I love quad as an audio format. I've been recording in quad a lot recently on my tape multitracker. It uses regular cassette tape, and the regular track widths, but uses all four at once instead of two each way. Trouble is, it only has stereo mixdown, and it records at twice speed, so I would need to modify any potential quad tape deck that I build to play at twice normal speed. I've figured out a way to use a 4-part RCA signal, if ran to two stereo amps, to get quad sound to my speakers. Therefore, I would need to modify my homebrew quad tape deck to have 4-part RCA out. I'm still a little fuzzy on the particulars of that. In order to read all four tracks, I'm considering just taking two stereo heads and putting them next to each other, but due to width constraints, that would probably mean being unable to sync their output, let alone record anything. I suppose I could yank the quad head out of a junk Tascam, but good luck finding a junk Tascam! Any ideas on solving this issue? Perhaps work in an output lag somehow on the forward head's output so that they are synced again? One idea that I have, if I can get the outputs synced, is to just pull the head out of one tape deck and make the wires long enough that I can install it in the other deck, still attached to its own electronics, though. Then there would be four RCA jacks out (two from eah machine) and it would require the minimum amount of hacking things up. Then I'd connect the two cases in to uber case (duct tape, porbably), and go on my merry four-channel way. Anyway, is anybody else a fan of this format, and have you thought about making a quad tape deck? If someone has ever ripped up analog tape decks (or knows the nitty-girtty of how they work), please don't hesitate to give some input to this project!


. To play the tapes you have already recorded, you will need a 4-track head. You'd be surprised how much of that kind of stuff is still available. forgesmith (AKA The E-Bay Meister) can probably provide some good E-Bay links. I suppose you could use two stereo heads, with a delay circuit on one head, but that sounds awfully complicated. . With a little creative work in the pulley department, doubling the speed should be doable, but not easy. . . You really need the technical manual and/or schematics to figure out how to get a quad signal out. Where does the stereo mixdown occur? Why would a quad-head deck have stereo output only?

Sounds daft, doesn't it? It's an entry-level studio multitracker, designed for making master tapes, which would then be mixed to stereo tapes/made into CDs for sale to the great unwashed. At least that's the design, and it was made after quad died a slow quiet death as a commercial format. Tascam 414 mkII, if I remember correctly. In fact, I think I still have warranty, which is pretty wild. I could pretty easily open it up and grab a quad signal, but I'd like to not wreck it. I've got the diagram someplace, but I'm not gonna mess with the mixdown. It mixes four tracks into stereo quite well. No sounds turning up in weird places or anything, and bouncing a sound back and forth works as intended. As for doubling speed, I was planning on probably either sticking a honkin' pulley on there, or swapping it out for sprokets and a fine chain (I've seen a few lurking on RC vehicles), or a gear drive. Mechanical work is fun, though, so I think that'd probably be the smoothest part of the build. As for delay, I can probably get a heavily used delay pedal for right cheap, so unless someone sees a big problem with pulling the delay circuit out of that (tunable amount of delay, too!) and then using the case for some other project, doing it that way seems simple enough.
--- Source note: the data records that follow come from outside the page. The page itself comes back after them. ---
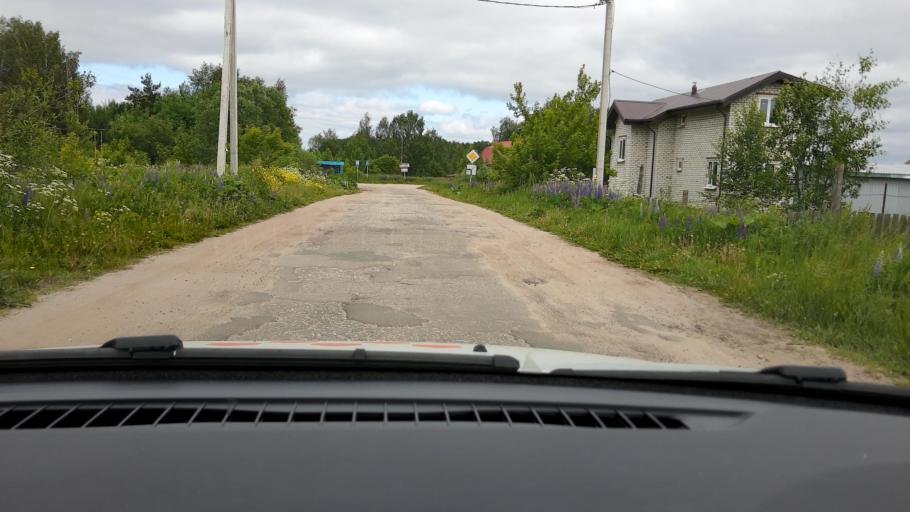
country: RU
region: Nizjnij Novgorod
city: Sitniki
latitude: 56.5213
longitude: 44.1089
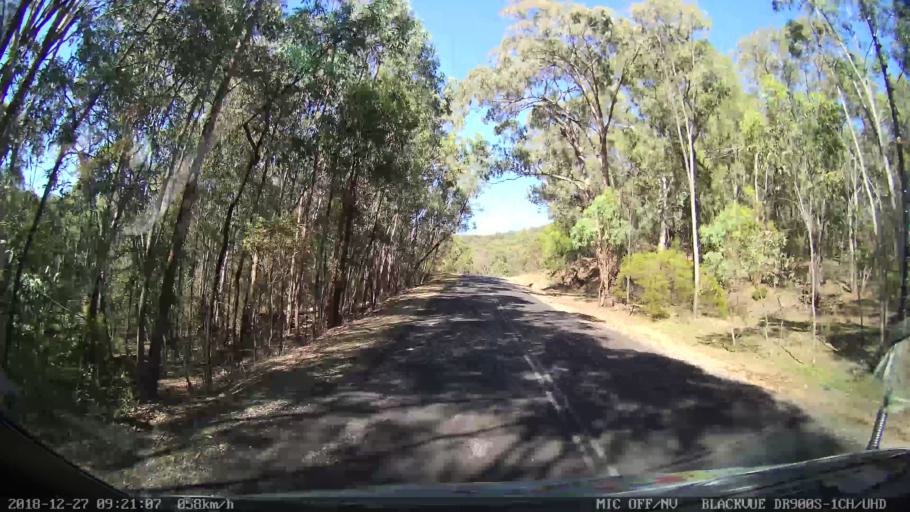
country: AU
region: New South Wales
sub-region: Lithgow
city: Portland
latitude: -33.1220
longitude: 150.0191
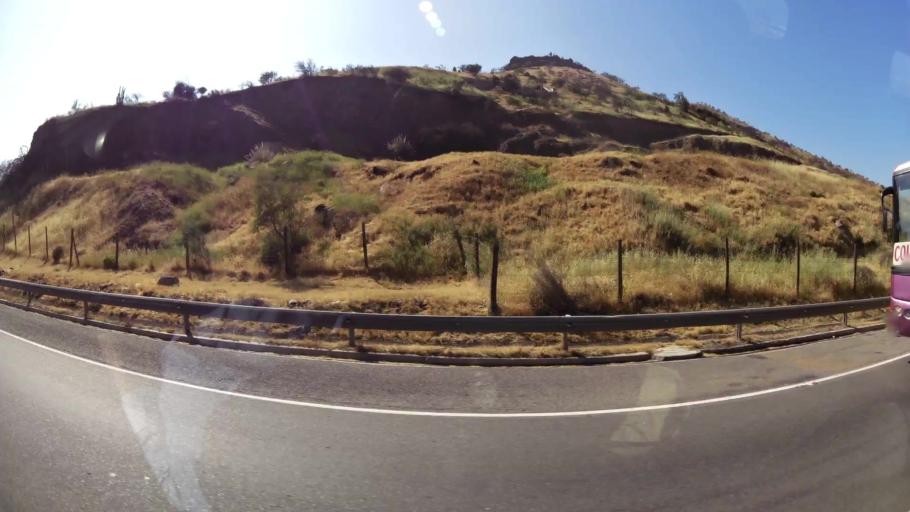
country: CL
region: Santiago Metropolitan
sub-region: Provincia de Chacabuco
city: Chicureo Abajo
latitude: -33.3189
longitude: -70.7068
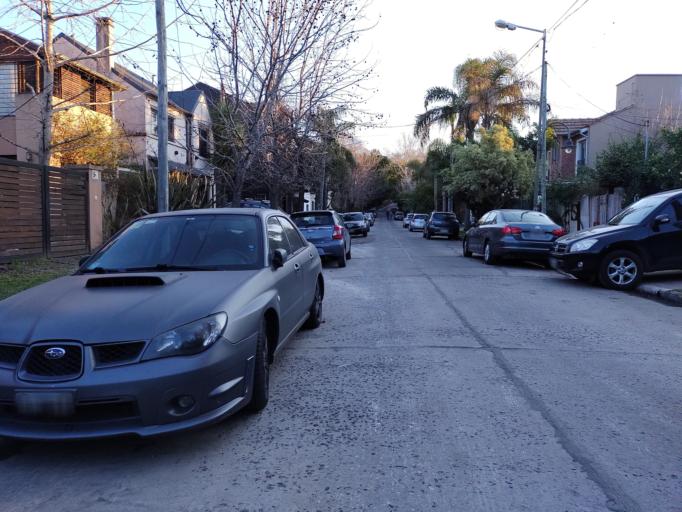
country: AR
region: Buenos Aires
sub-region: Partido de San Isidro
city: San Isidro
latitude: -34.4458
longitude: -58.5339
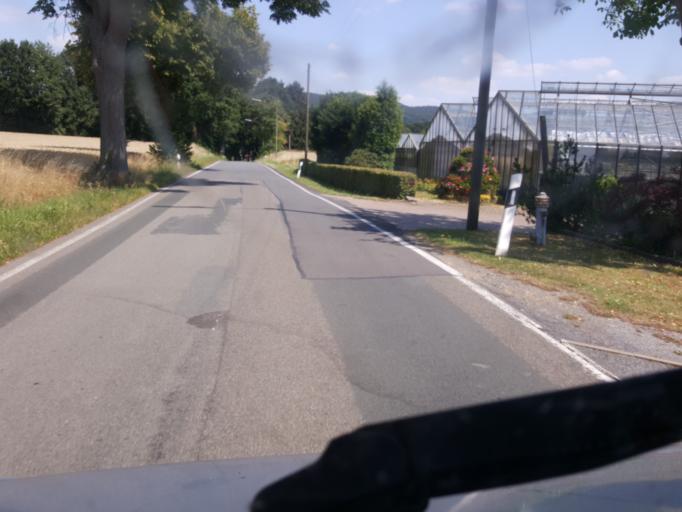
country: DE
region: North Rhine-Westphalia
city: Bad Oeynhausen
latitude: 52.2581
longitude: 8.7547
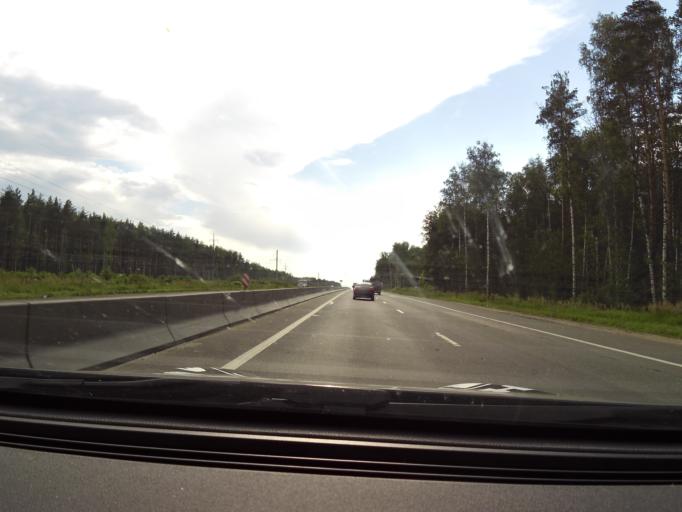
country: RU
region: Nizjnij Novgorod
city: Novosmolinskiy
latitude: 56.2807
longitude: 43.0691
> I could pretty easily open it up and grab a quad signal, but I'd like to not wreck it. . You know your abilities better than I do, but it shouldn't be THAT difficult, especially if you have the schematics. Somewhere on the tape preamp board you should be able to get all four channels. You'll just be soldering some small wires that you should be able to remove without causing any damage if it doesn't work out. . . I can't imagine ANY chain-type drive being smooth enough to work. Even a helical gear setup is liable to be "noisy." Probably be best to stick with a pulley/belt system, but a good gear set may work.

Watch gears, perhaps? Pulleys are looking simpler and simpler. I might look into getting an identical used recording machine and pulling the quad signal out of that. Having two two decks to bounce off of each other would be handy anyway.

. If you go with gears, I'd use helical cut teeth. Any straight tooth gears will be noisy and introduce flutter (but it may not be enough to be audible). It's hard to get any smoother than a good belt drive (except maybe direct-drive, but I think that's a little too much for this project).